***** PROVIDED DATA
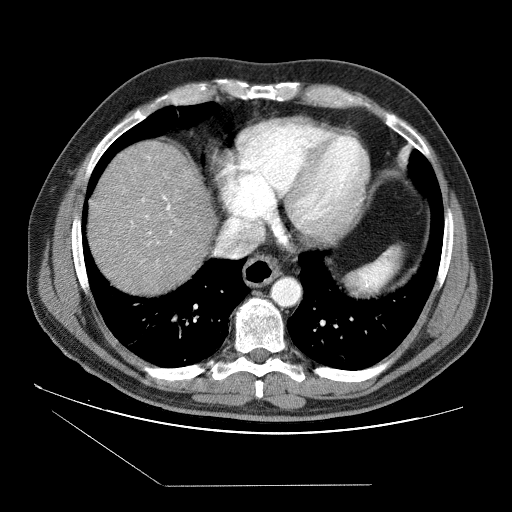
Contrast-enhanced abdominal CT (liver protocol), one axial slice; position 75 of 87 along the scan axis; reconstruction kernel STANDARD; 120 kVp; soft-tissue window (W 400 / L 40 HU); 512 × 512 image matrix. Case-level facts recorded for this patient, not image findings: diagnosis: hepatocellular carcinoma (patient treated with transarterial chemoembolisation; whether this scan precedes or follows treatment is not stated here); TNM stage (as recorded): Stage-II; Child-Pugh class: B; tumour nodularity: multinodular.
Structures marked on this image (semi-automatically segmented with operator editing):
- liver parenchyma outside the tumour (the mass and vessels are separate outlines, so this box may not span the whole liver): bounding box [x1, y1, x2, y2] px = [88, 140, 214, 294]
- portal vein: [131, 157, 172, 245]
**********
_WHAT TO DO:_
Everything in the data except the pictures must be retyped exactly.

_TASK ANSWER:_
Contrast-enhanced abdominal CT (liver protocol), one axial slice; position 75 of 87 along the scan axis; reconstruction kernel STANDARD; 120 kVp; soft-tissue window (W 400 / L 40 HU); 512 × 512 image matrix. Case-level facts recorded for this patient, not image findings: diagnosis: hepatocellular carcinoma (patient treated with transarterial chemoembolisation; whether this scan precedes or follows treatment is not stated here); TNM stage (as recorded): Stage-II; Child-Pugh class: B; tumour nodularity: multinodular.
Structures marked on this image (semi-automatically segmented with operator editing):
- liver parenchyma outside the tumour (the mass and vessels are separate outlines, so this box may not span the whole liver): bounding box [x1, y1, x2, y2] px = [88, 140, 214, 294]
- portal vein: [131, 157, 172, 245]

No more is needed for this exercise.